Ranara and her little daughter Azabel move to Urtho's Tower when the latter can say six words ("up", "mama", "milk", "no", "now", and "please") and hasn't started to walk yet. Ranara sets up to teach little children to read, ones who don't have evident Gifts yet - Ranara herself has Mindspeech, is all, with about a classroom's worth of range. Azabel sits in on classes, worn on her mother's back or later plopped in a corner with toys or, when she's only four, plopped in a corner with a book, younger than the other kids in the class. When Azabel has in fact sat through her mother's curriculum she is turned somewhat loose, to walk very carefully up and down and around the Tower, exploring.
"Oh, very busy as always, but not bad. I did some thinking about what you said to me, and, well, made some announcements to my gryphons that I do not think were very surprising to them, but were in fact overdue. And - I think you are right, that there is not a good reason to delay writing up a treatise, aside from it being quite a lot of work."
"I think probably it's also important to be clear to everyone else that you don't own the gryphons. So people don't think this is a good way to get slaves, or people who can't complain to the guard about anything. Also so people don't think you might be the sort of person who'd do that. I was pretty sure that you didn't think you owned them after I asked a lot of questions but it did take a bunch to be clear."

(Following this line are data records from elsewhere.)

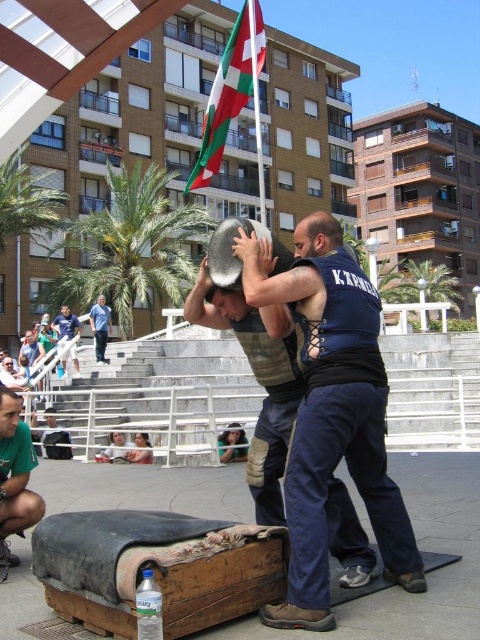
Can you confirm if green fabric man at lower left is positioned to the left of blue denim jeans at lower left?

No, green fabric man at lower left is not to the left of blue denim jeans at lower left.

Is green fabric man at lower left below blue denim jeans at lower left?

Correct, green fabric man at lower left is located below blue denim jeans at lower left.

Identify the location of green fabric man at lower left. Image resolution: width=480 pixels, height=640 pixels. (15, 474).

Is green and white fabric flag at upper center positioned in front of blue denim jeans at lower left?

That is True.

Is point (216, 83) less distant than point (61, 336)?

Yes, it is.

Describe the element at coordinates (231, 93) in the screenshot. I see `green and white fabric flag at upper center` at that location.

I want to click on green and white fabric flag at upper center, so click(231, 93).

Who is more distant from viewer, [92,326] or [69,326]?

The point [92,326] is more distant.

Is point (99, 346) closer to viewer compared to point (64, 328)?

Yes, point (99, 346) is closer to viewer.

Locate an element on the screen. blue cotton shirt at lower left is located at coordinates (99, 326).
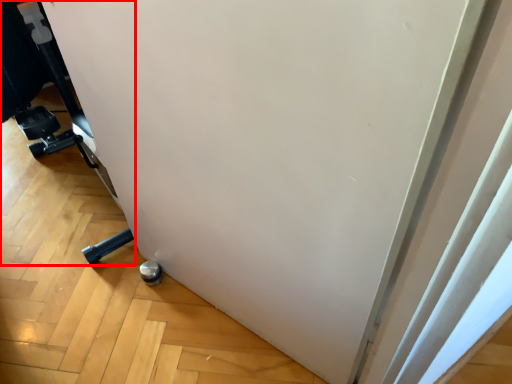
Question: From the image's perspective, what is the correct spatial relationship of furniture (annotated by the red box) in relation to wheel?

Choices:
 (A) below
 (B) above

Answer: (B)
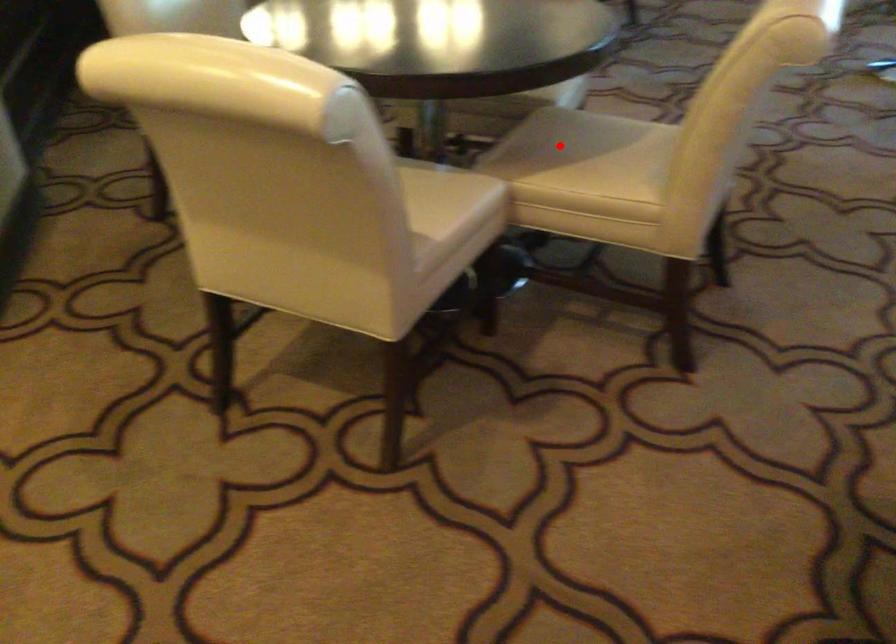
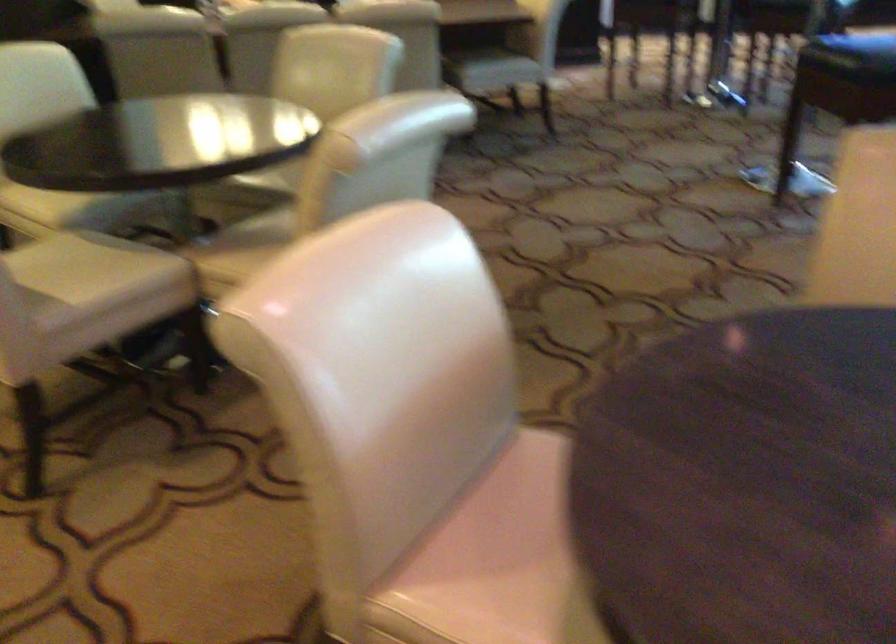
Question: I am providing you with two images of the same scene from different viewpoints. In image1, a red point is highlighted. Considering the same 3D point in image2, which of the following is correct?

Choices:
 (A) It is closer
 (B) It is farther

Answer: (B)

"I would not have thought that other people would be confused on this? It is not as though I have ever claimed to own them."
"It doesn't exactly look like you do, but it doesn't look like you don't - like, if you had a human child the usual way, that's fairly common, people know what that's like and when they'll be legally independent from their parents and what your rights over them are in the meanwhile. It wouldn't look like you owned them because it would look like a specific other thing instead. If you make two hundred gryphon children I don't imagine you necessarily automatically own them unless you explicitly set them free, but if I haven't thought about it particularly and then I learn that you're deciding who they can have kids with and when, and hear that you're making medical decisions for those kids - I have since read the Healers' handbooks and no longer especially think you're doing that but when I first heard it sounded that way - and you're providing them all room and board and they'd have a hard time earning enough money to feed themselves on their own because of the diet you gave them... it starts to look kind of concerning."
"...I think that will be less true once people are more familiar with gryphons and their full capabilities," Urtho says. "Er, the part about having trouble earning enough to feed themselves. I think in twenty years, once more of them are trained and out in the world, the Crown will be eager to hire them for many purposes. ...Also I think you might underestimate how hard it would have been to make them not carnivores, given the source species, I am not actually sure it could be done at all and it would very likely have given them more health troubles had I attempted it."
"Well, yes, I don't know how you'd make an eagle-cat combination omnivorous, but you could have made, uh, parrot-deer or something, I don't know."
"Hmm."
Urtho is quiet, opens his mouth, closes it again, seems to consider and reject several possible responses.
"What are all those notes about this time?" he asks eventually.
"I took notes on the hertasi books for ideas about how to structure a gryphon book. If you want me to help."
"Yes! It will be a long term project, but that only makes it a better idea to get started now. What did you think about the hertasi books?"
"They left out some things I would have liked to read about - he did a few versions before he got the kind of hertasi we have now and there was barely enough about those I could be sure he didn't outright kill them, let alone find out what he didn't like about them or how they felt about the whole process - but they were pretty usefully structured, and I think gryphons didn't have versions so if we copy the outline we won't be leaving out important gryphon facts. There was also a first generation hertasi memoir, I might do one of those since gryphons have a hard time writing and would want help but probably don't need your help with that."
"Oh, you read that!" Urtho lights up. "I spoke to the author of it, you know, twenty years ago or so..." He frowns. "Maybe thirty, it gets so hard to keep track once you are my age. He was delightful. He might even still be alive, you know, hertasi have longer lifespans than humans."
"Hmm, let me think. He'd settled out in Ketaran when I saw him - that's just outside Ka'venusho, cute little town on the river - but it's been a while. I am sure someone among the hertasi here would know if he is still alive, and if so where he lives."
She can put this down in her to-dos. She has his name from the book, naturally.
Urtho waits for her to finish. "So - where do we want to start on this book project, and how do you want to divide it up? I - confess I will have difficulty freeing up time to work on it aside from the occasional meeting like this, but I can give you a section of my notes to read through and then get your suggestions later?"
"Sure! I can work from your notes and talking to gryphons and the hertasi who brought them up, and send you letters with questions occasionally and we can meet whenever it's convenient for you to look over how it's coming along."
"Of course! I really am grateful you are so enthusiastic about this project, Azabel."
"Hardly anyone has at your age! I am sure in time you will write others, though."
Urtho looks a bit sheepish. "...You know, I am not sure, I never organized them all in one place before. Probably much of it is very repetitive and can be skimmed over, though."
"...I might be able to ask the hertasi to help organize them."